» Directions: Show, in full, each line of the data that contains "Liens".

» Given data:

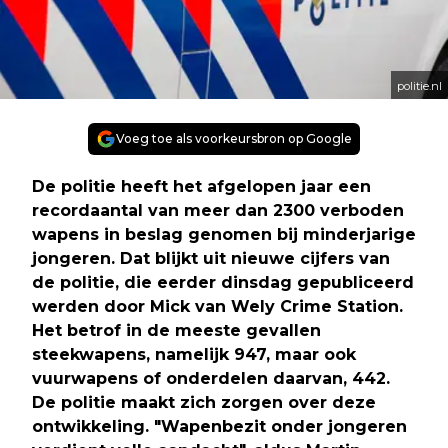
politie.nl
Voeg toe als voorkeursbron op Google
De politie heeft het afgelopen jaar een
recordaantal van meer dan 2300 verboden
wapens in beslag genomen bij minderjarige
jongeren. Dat blijkt uit nieuwe cijfers van
de politie, die eerder dinsdag gepubliceerd
werden door Mick van Wely Crime Station.
Het betrof in de meeste gevallen
steekwapens, namelijk 947, maar ook
vuurwapens of onderdelen daarvan, 442.
De politie maakt zich zorgen over deze
ontwikkeling. "Wapenbezit onder jongeren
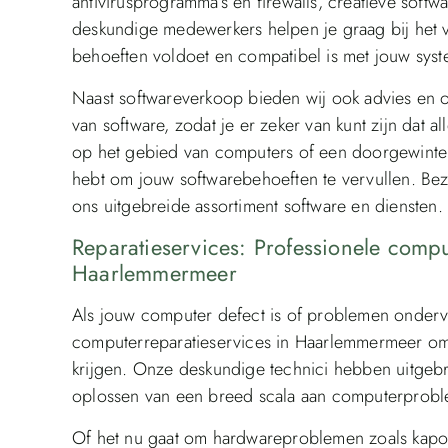
antivirusprogramma’s en firewalls, creatieve sof
deskundige medewerkers helpen je graag bij het v
behoeften voldoet en compatibel is met jouw sys
Naast softwareverkoop bieden wij ook advies en on
van software, zodat je er zeker van kunt zijn dat a
op het gebied van computers of een doorgewinterd
hebt om jouw softwarebehoeften te vervullen. Be
ons uitgebreide assortiment software en diensten.
Reparatieservices: Professionele comp
Haarlemmermeer
Als jouw computer defect is of problemen ondervi
computerreparatieservices in Haarlemmermeer om
krijgen. Onze deskundige technici hebben uitgebr
oplossen van een breed scala aan computerprob
Of het nu gaat om hardwareproblemen zoals kapot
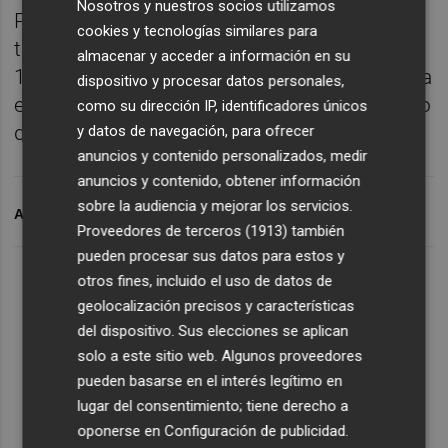
Nosotros y nuestros socios utilizamos
PCR y 249.971 test de antígenos, con una
cookies y tecnologías similares para
tasa global por 100.000 habitantes de
almacenar y acceder a información en su
1.478,65. La tasa total de positividad se sitúa
dispositivo y procesar datos personales,
en el 4,86 por ciento, frente al 4,87 por ciento
como su dirección IP, identificadores únicos
de ayer.
y datos de navegación, para ofrecer
anuncios y contenido personalizados, medir
anuncios y contenido, obtener información
sobre la audiencia y mejorar los servicios.
ARCHIVADO EN
CORONAVIRUS
Proveedores de terceros (1913)
también
pueden procesar sus datos para estos y
otros fines, incluido el uso de datos de
geolocalización precisos y características
del dispositivo. Sus elecciones se aplican
solo a este sitio web. Algunos proveedores
pueden basarse en el interés legítimo en
lugar del consentimiento; tiene derecho a
oponerse en
Configuración de publicidad
.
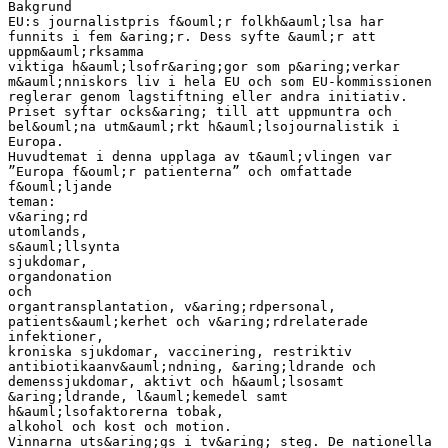
Bakgrund
EU:s journalistpris f&ouml;r folkh&auml;lsa har
funnits i fem &aring;r. Dess syfte &auml;r att
uppm&auml;rksamma
viktiga h&auml;lsofr&aring;gor som p&aring;verkar
m&auml;nniskors liv i hela EU och som EU-kommissionen
reglerar genom lagstiftning eller andra initiativ.
Priset syftar ocks&aring; till att uppmuntra och
bel&ouml;na utm&auml;rkt h&auml;lsojournalistik i
Europa.
Huvudtemat i denna upplaga av t&auml;vlingen var
”Europa f&ouml;r patienterna” och omfattade
f&ouml;ljande
teman:
v&aring;rd
utomlands,
s&auml;llsynta
sjukdomar,
organdonation
och
organtransplantation, v&aring;rdpersonal,
patients&auml;kerhet och v&aring;rdrelaterade
infektioner,
kroniska sjukdomar, vaccinering, restriktiv
antibiotikaanv&auml;ndning, &aring;ldrande och
demenssjukdomar, aktivt och h&auml;lsosamt
&aring;ldrande, l&auml;kemedel samt
h&auml;lsofaktorerna tobak,
alkohol och kost och motion.
Vinnarna uts&aring;gs i tv&aring; steg. De nationella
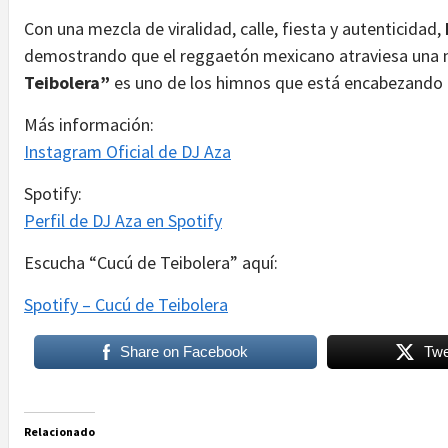
Con una mezcla de viralidad, calle, fiesta y autenticidad,
demostrando que el reggaetón mexicano atraviesa una 
Teibolera”
es uno de los himnos que está encabezando
Más información:
Instagram Oficial de DJ Aza
Spotify:
Perfil de DJ Aza en Spotify
Escucha “Cucú de Teibolera” aquí:
Spotify – Cucú de Teibolera
Share on Facebook
Twe
Relacionado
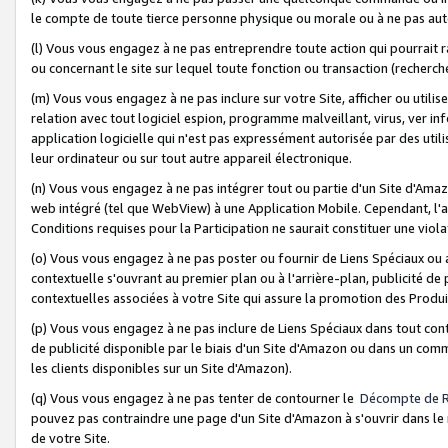
le compte de toute tierce personne physique ou morale ou à ne pas auto
(l) Vous vous engagez à ne pas entreprendre toute action qui pourrait 
ou concernant le site sur lequel toute fonction ou transaction (recher
(m) Vous vous engagez à ne pas inclure sur votre Site, afficher ou uti
relation avec tout logiciel espion, programme malveillant, virus, ver i
application logicielle qui n'est pas expressément autorisée par des uti
leur ordinateur ou sur tout autre appareil électronique.
(n) Vous vous engagez à ne pas intégrer tout ou partie d'un Site d'Amazo
web intégré (tel que WebView) à une Application Mobile. Cependant, l'a
Conditions requises pour la Participation ne saurait constituer une viol
(o) Vous vous engagez à ne pas poster ou fournir de Liens Spéciaux ou
contextuelle s'ouvrant au premier plan ou à l'arrière-plan, publicité de
contextuelles associées à votre Site qui assure la promotion des Produ
(p) Vous vous engagez à ne pas inclure de Liens Spéciaux dans tout con
de publicité disponible par le biais d'un Site d'Amazon ou dans un comm
les clients disponibles sur un Site d'Amazon).
(q) Vous vous engagez à ne pas tenter de contourner le
Décompte de 
pouvez pas contraindre une page d'un Site d'Amazon à s'ouvrir dans le n
de votre Site.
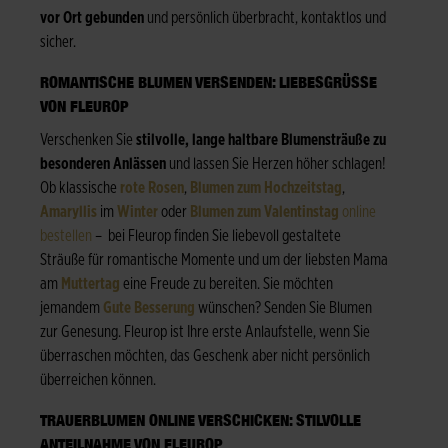
vor Ort gebunden
und persönlich überbracht, kontaktlos und
sicher.
ROMANTISCHE BLUMEN VERSENDEN: LIEBESGRÜSSE V
ON FLEUROP
Verschenken Sie
stilvolle, lange haltbare Blumensträuße zu
besonderen Anlässen
und lassen Sie Herzen höher schlagen!
Ob klassische
rote Rosen
,
Blumen zum Hochzeitstag
,
Amaryllis
im
Winter
oder
Blumen zum Valentinstag
online
bestellen
– bei Fleurop finden Sie liebevoll gestaltete
Sträuße für romantische Momente und um der liebsten Mama
am
Muttertag
eine Freude zu bereiten. Sie möchten
jemandem
Gute Besserung
wünschen? Senden Sie Blumen
zur Genesung. Fleurop ist Ihre erste Anlaufstelle, wenn Sie
überraschen möchten, das Geschenk aber nicht persönlich
überreichen können.
TRAUERBLUMEN ONLINE VERSCHICKEN: STILVOLLE
ANTEILNAHME VON FLEUROP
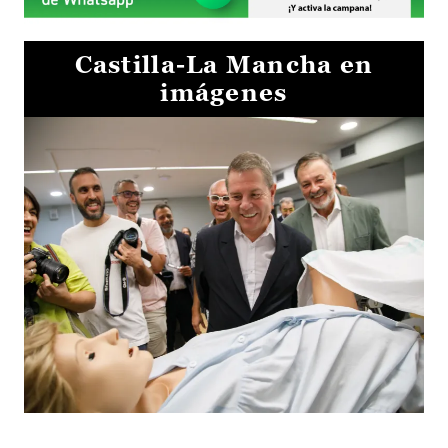
Castilla-La Mancha en
imágenes
Visita al Centro de Simulación e Innovación de Cuenca 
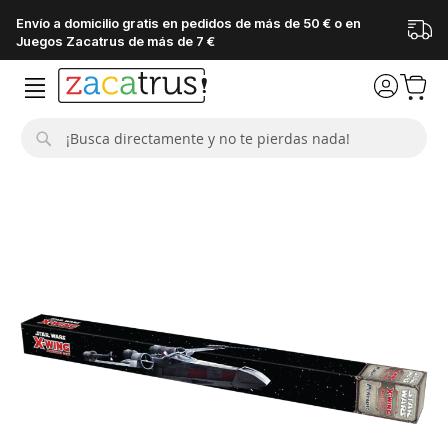
Envío a domicilio gratis en pedidos de más de 50 € o en
Juegos Zacatrus de más de 7 €
Buscar
Saltar
al
final
de
la
galería
de
imágenes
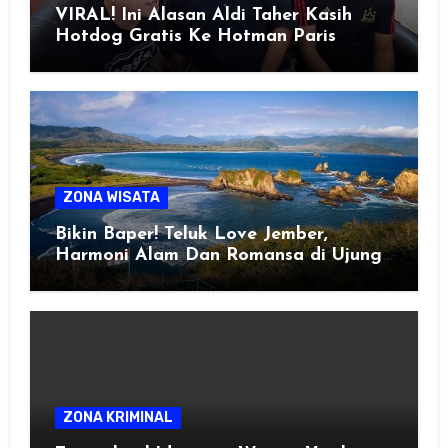
VIRAL! Ini Alasan Aldi Taher Kasih
Hotdog Gratis Ke Hotman Paris
ZONA WISATA
Bikin Baper! Teluk Love Jember,
Harmoni Alam Dan Romansa di Ujung
Selatan Jawa
ZONA KRIMINAL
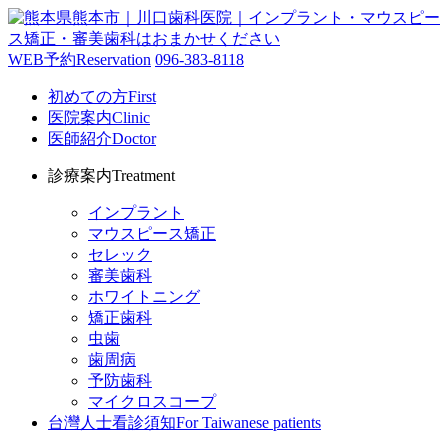
WEB予約
Reservation
096-383-8118
初めての方
First
医院案内
Clinic
医師紹介
Doctor
診療案内
Treatment
インプラント
マウスピース矯正
セレック
審美歯科
ホワイトニング
矯正歯科
虫歯
歯周病
予防歯科
マイクロスコープ
台灣人士看診須知
For Taiwanese patients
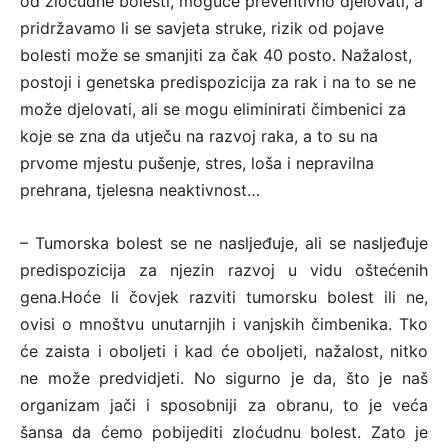
od zloćudne bolesti, moguće preventivno djelovati, a
pridržavamo li se savjeta struke, rizik od pojave
bolesti može se smanjiti za čak 40 posto. Nažalost,
postoji i genetska predispozicija za rak i na to se ne
može djelovati, ali se mogu eliminirati čimbenici za
koje se zna da utječu na razvoj raka, a to su na
prvome mjestu pušenje, stres, loša i nepravilna
prehrana, tjelesna neaktivnost…
– Tumorska bolest se ne nasljeđuje, ali se nasljeđuje
predispozicija za njezin razvoj u vidu oštećenih
gena.Hoće li čovjek razviti tumorsku bolest ili ne,
ovisi o mnoštvu unutarnjih i vanjskih čimbenika. Tko
će zaista i oboljeti i kad će oboljeti, nažalost, nitko
ne može predvidjeti. No sigurno je da, što je naš
organizam jači i sposobniji za obranu, to je veća
šansa da ćemo pobijediti zloćudnu bolest. Zato je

» Your response:
(o) Vous vous engagez à ne pas poster ou fournir de Liens Spéciaux ou
(p) Vous vous engagez à ne pas inclure de Liens Spéciaux dans tout con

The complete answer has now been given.